# [Aim of the exercise]
What is needed is each line of the data below that holds the string "Computer".

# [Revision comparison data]

= Beginning of Section =

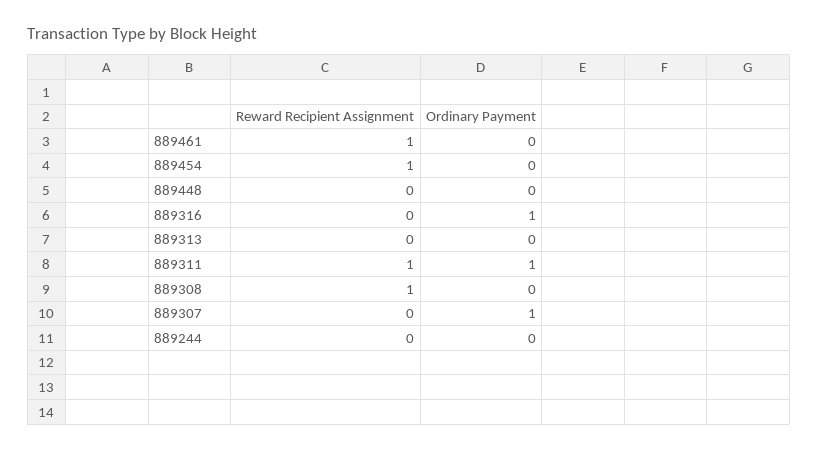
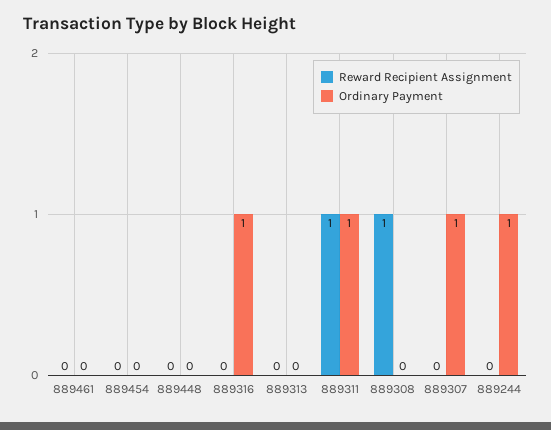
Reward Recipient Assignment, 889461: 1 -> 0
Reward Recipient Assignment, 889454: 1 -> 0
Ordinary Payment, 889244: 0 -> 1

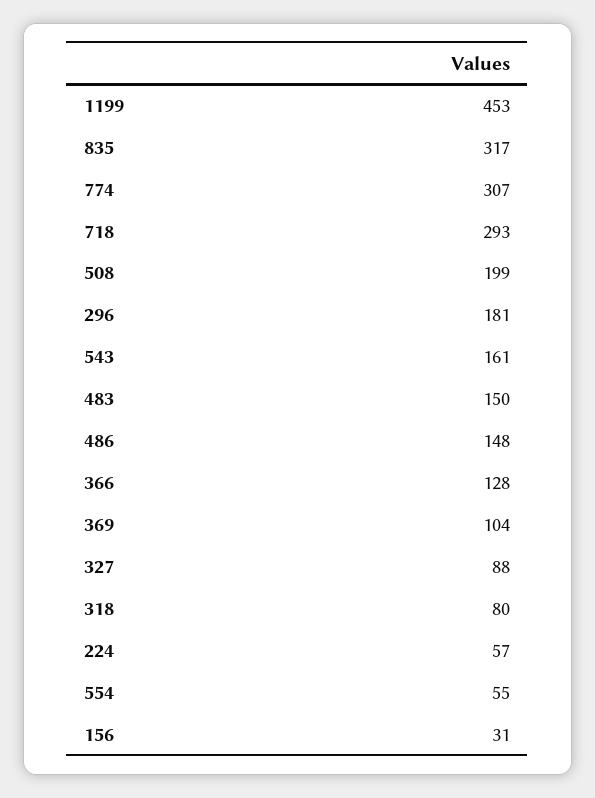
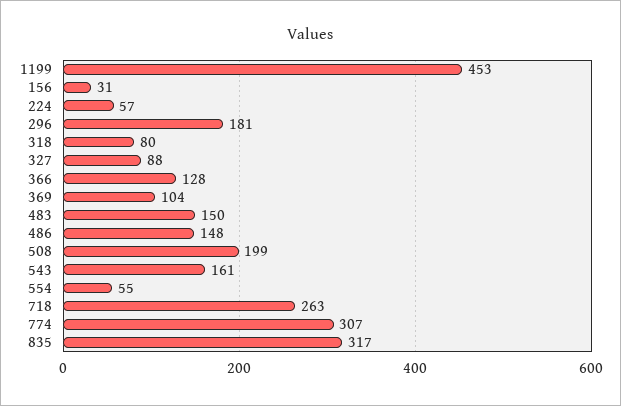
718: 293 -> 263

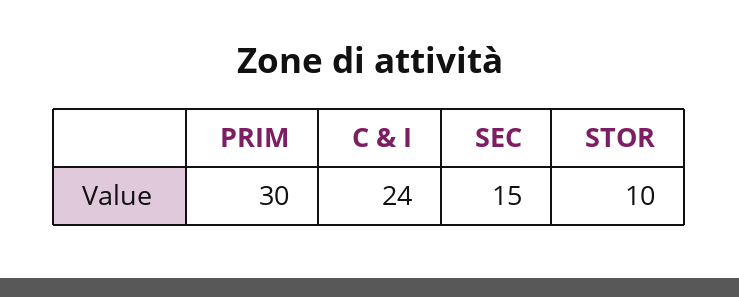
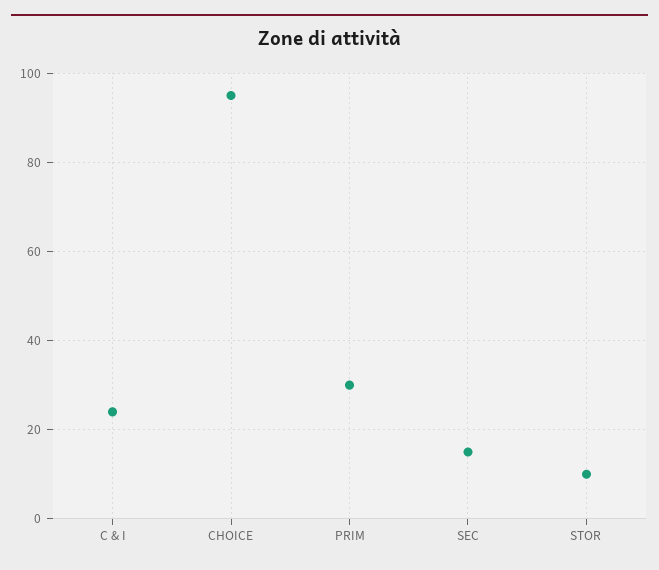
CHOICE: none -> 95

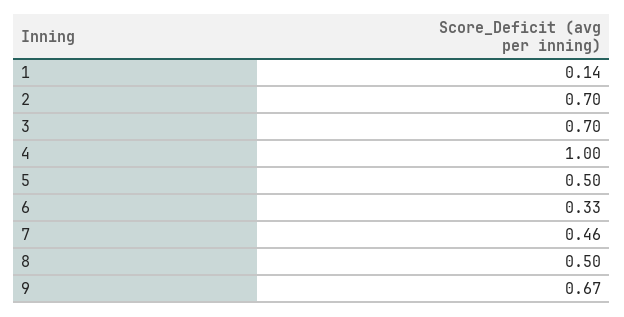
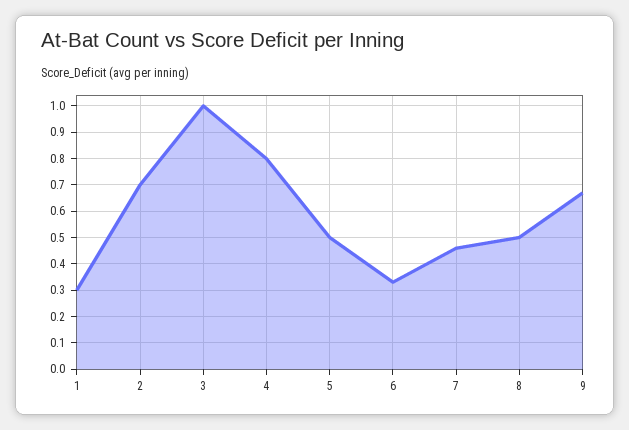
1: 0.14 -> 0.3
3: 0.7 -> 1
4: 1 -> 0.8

= End of Section =
= Beginning of Section =

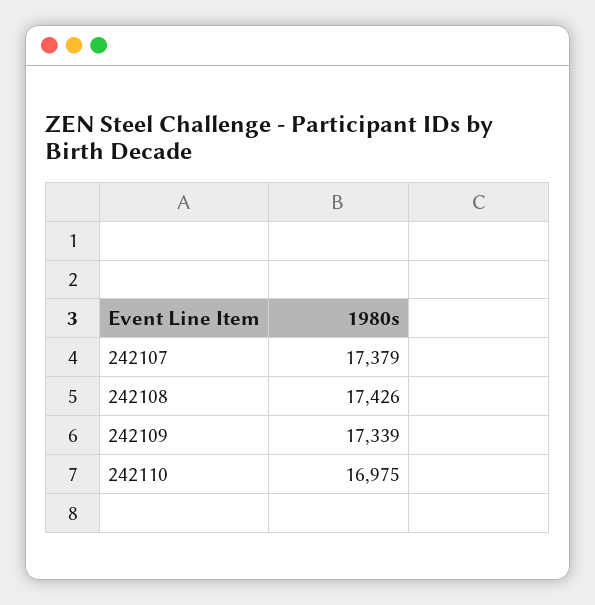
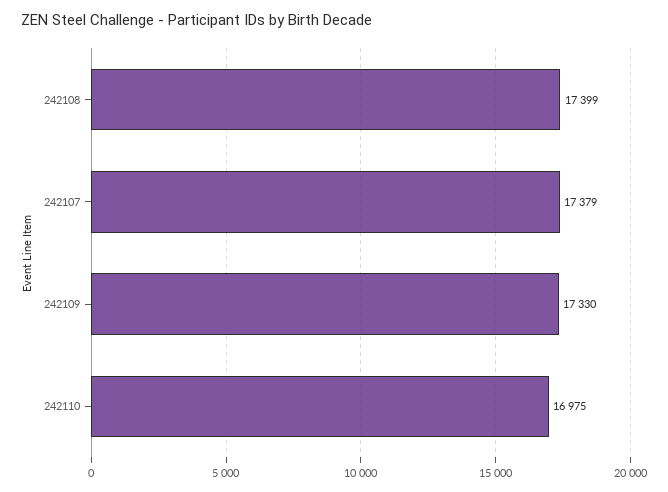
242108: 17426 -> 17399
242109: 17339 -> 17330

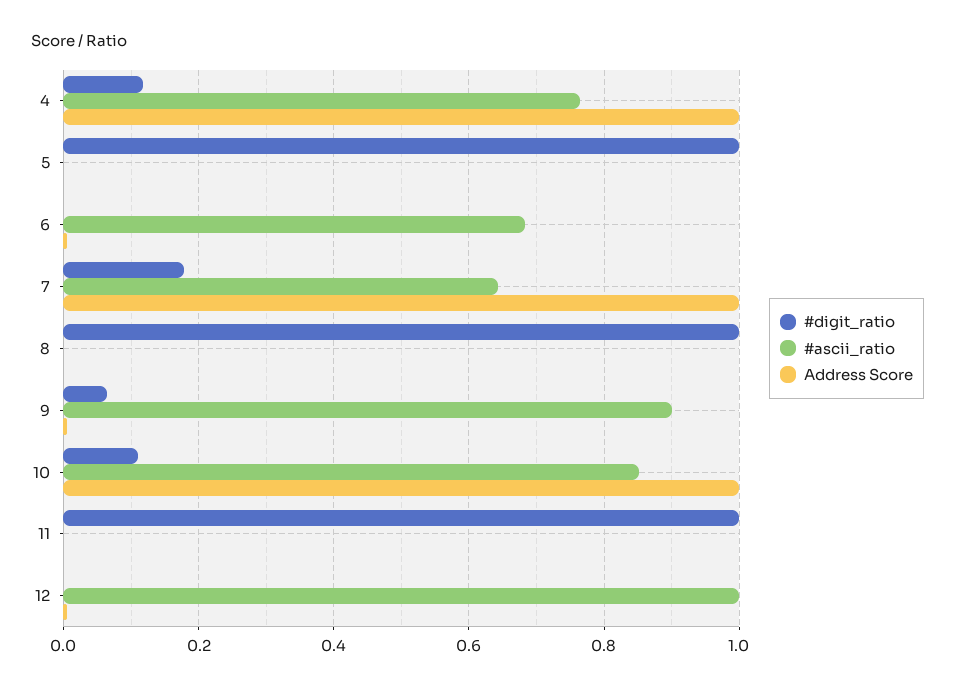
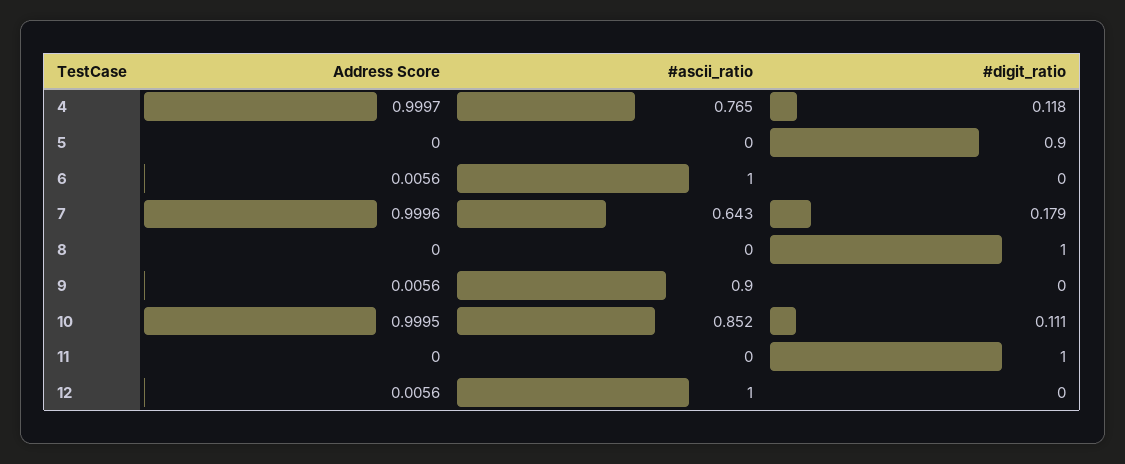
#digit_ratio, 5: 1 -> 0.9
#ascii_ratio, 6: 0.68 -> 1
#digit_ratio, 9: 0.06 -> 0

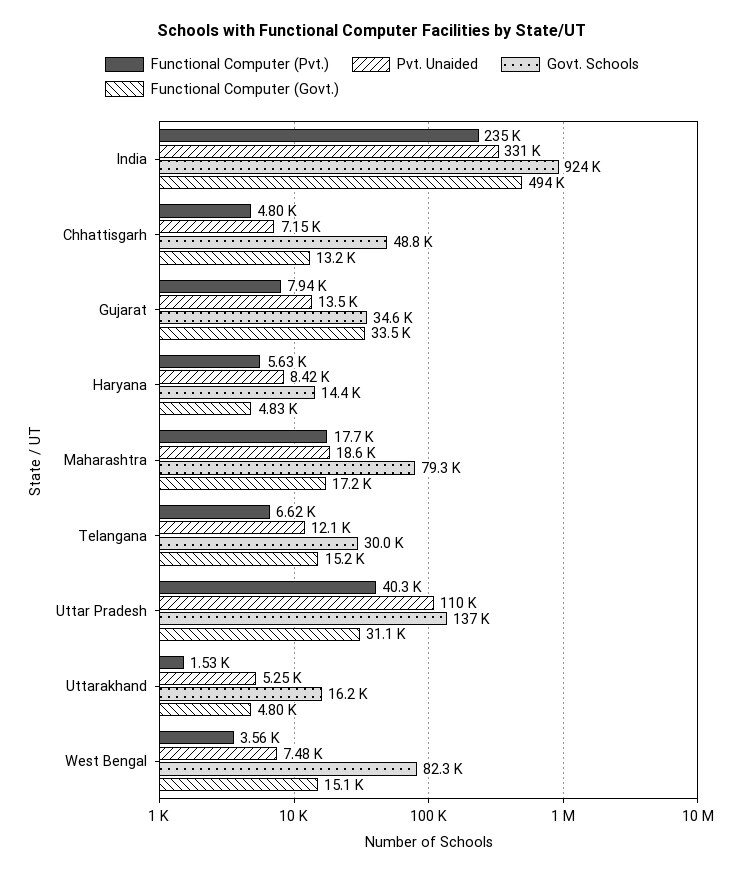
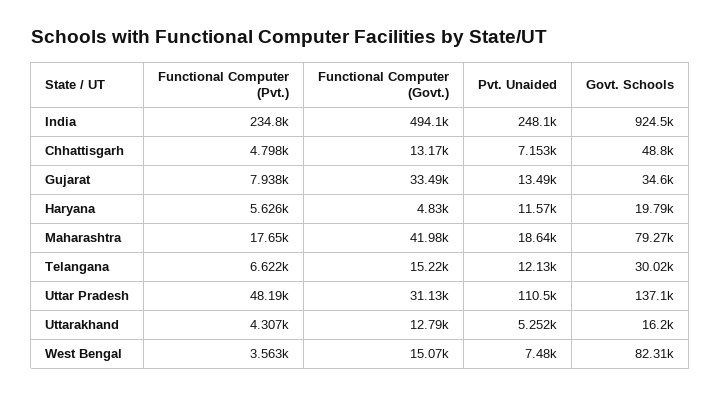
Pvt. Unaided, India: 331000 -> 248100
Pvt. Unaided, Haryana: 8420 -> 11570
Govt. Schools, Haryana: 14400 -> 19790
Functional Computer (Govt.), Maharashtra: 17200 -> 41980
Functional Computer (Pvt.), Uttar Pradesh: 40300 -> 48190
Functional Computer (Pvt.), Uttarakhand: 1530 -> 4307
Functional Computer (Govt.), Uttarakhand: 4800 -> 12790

= End of Section =

# [Response below]
Functional Computer (Govt.), Maharashtra: 17200 -> 41980
Functional Computer (Pvt.), Uttar Pradesh: 40300 -> 48190
Functional Computer (Pvt.), Uttarakhand: 1530 -> 4307
Functional Computer (Govt.), Uttarakhand: 4800 -> 12790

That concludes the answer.